Du Blonde

Sorry share their new EP, including the moody 'Don't Be Scared'; Cigar Cigarette teamed up with MOTHERMARY for an industrial cover of Cyndi Lauper's 'Time After Time'; Beachy Head, the new group featuring members of Slowdive, Casket Girls, and Flaming Lips, share slow and psychedelic 'All Gone'; Du Blonde shared anthemic single - 'All The Way'; Paris-based artist Poté presents his debut album with 'Young Lies', featuring Damon Albarn; Detroit rapper Bruiser Wolf shares a jazz/funky 'Syndicate' from his latest album; Mark Mallman shares sad happy song 'For Love I Will Let Love Go'; St.
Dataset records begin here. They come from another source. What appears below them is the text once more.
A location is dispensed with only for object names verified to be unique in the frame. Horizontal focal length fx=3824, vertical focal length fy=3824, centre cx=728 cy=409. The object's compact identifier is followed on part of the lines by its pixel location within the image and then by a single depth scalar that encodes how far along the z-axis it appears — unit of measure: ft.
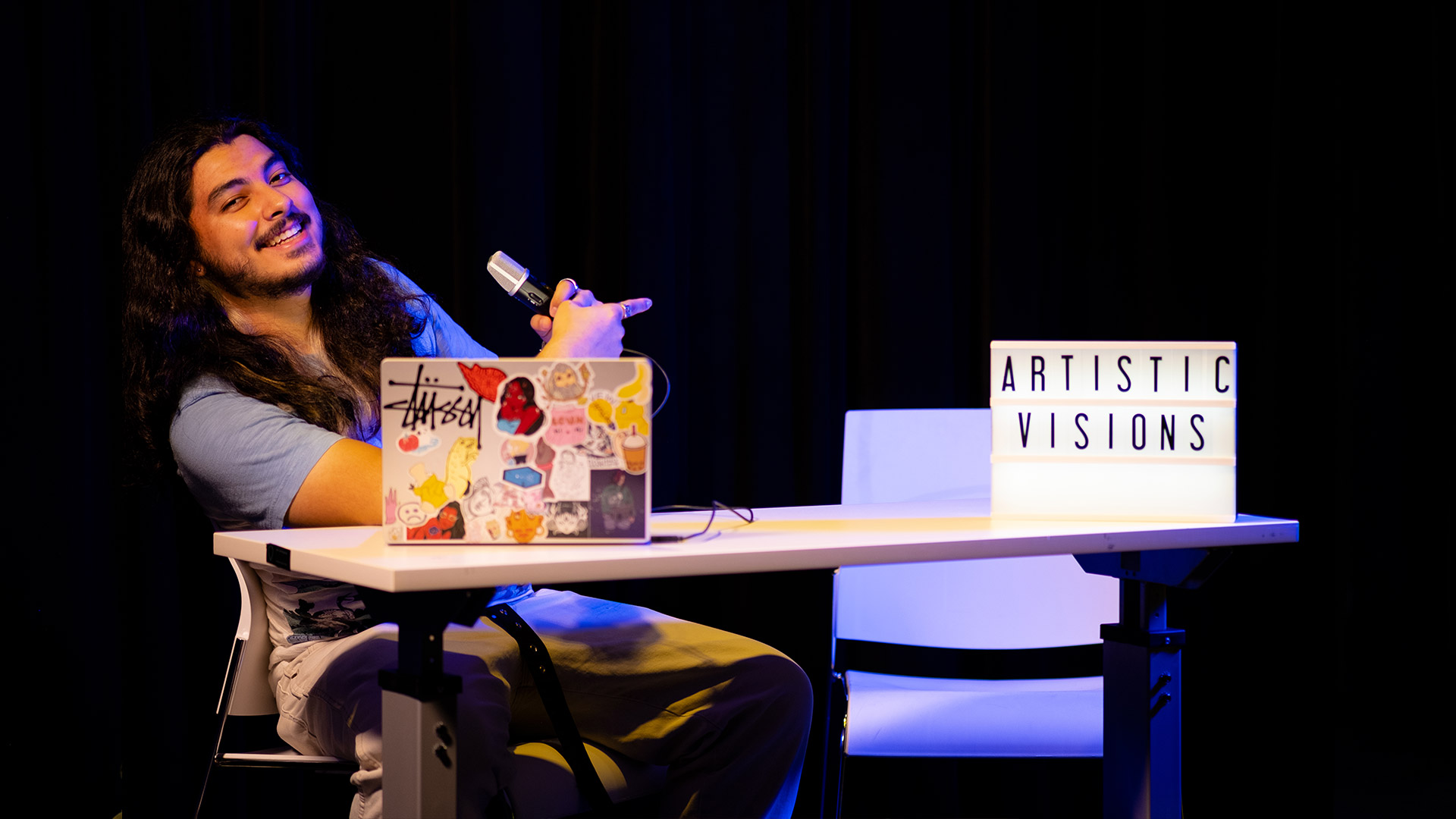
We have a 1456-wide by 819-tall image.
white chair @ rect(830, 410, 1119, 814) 17.14
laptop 14.02
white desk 13.61
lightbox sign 14.89
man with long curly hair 14.98
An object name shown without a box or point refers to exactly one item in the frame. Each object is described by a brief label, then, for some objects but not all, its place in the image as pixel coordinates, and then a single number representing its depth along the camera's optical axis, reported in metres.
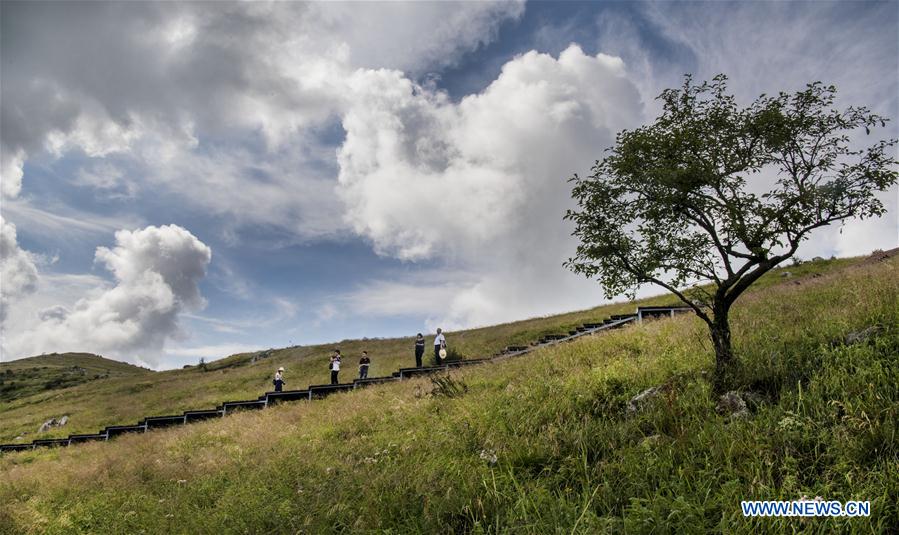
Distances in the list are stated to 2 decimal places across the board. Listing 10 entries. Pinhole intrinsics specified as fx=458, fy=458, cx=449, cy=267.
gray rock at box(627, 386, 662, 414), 7.37
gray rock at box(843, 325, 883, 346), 7.59
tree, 8.19
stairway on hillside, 18.75
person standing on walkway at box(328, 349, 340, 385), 24.75
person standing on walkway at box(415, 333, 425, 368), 24.28
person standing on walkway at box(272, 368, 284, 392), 24.98
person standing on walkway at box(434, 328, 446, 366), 24.55
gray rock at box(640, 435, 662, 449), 6.02
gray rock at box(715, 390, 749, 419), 6.54
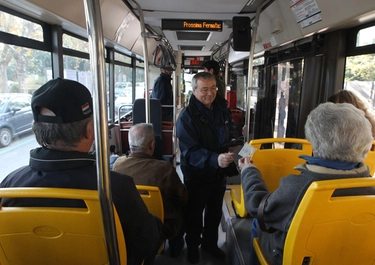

Lenox tackles religion from a not-so-particularly-religious point in 'Deliverance'.

London band Sorry took several years to define their sound and made it - quite undefinable. "Their official debut, '925', bears all the characteristics of hungry, wandering minds not tied to pre-established structures" - Stereogum writes in a review, and adds - "in approach and nature, '925' could only come from kids raised on the internet: run-on sentences, half-thoughts, a tendency to take a bit of everything and throw it together in unexpected and idiosyncratic ways". Generally, Sorry are "still a rock band, it’s just that they make a rock music that doesn’t follow contemporary context or logic. Theirs is an artier strain that is broken down and rebuilt over and over, constantly bristling against the confines of the form... This is the sound of rifling through debris, and the strange new things you can build with what’s worth saving".

Sorry took four years to write their debut album '925', trying to distance themselves from their earlier singles that were "more rocky, and that’s not what we want to do”. '925' ended up sounding less as a genre-album, and more like their generation, with honest and vulnerable lyrics like “I want drugs and drugs and drugs and drugs, I want love”. As they told the Guardian, they are lazy, beholden to very little ambition - “We’re just making some music and seeing how it goes”.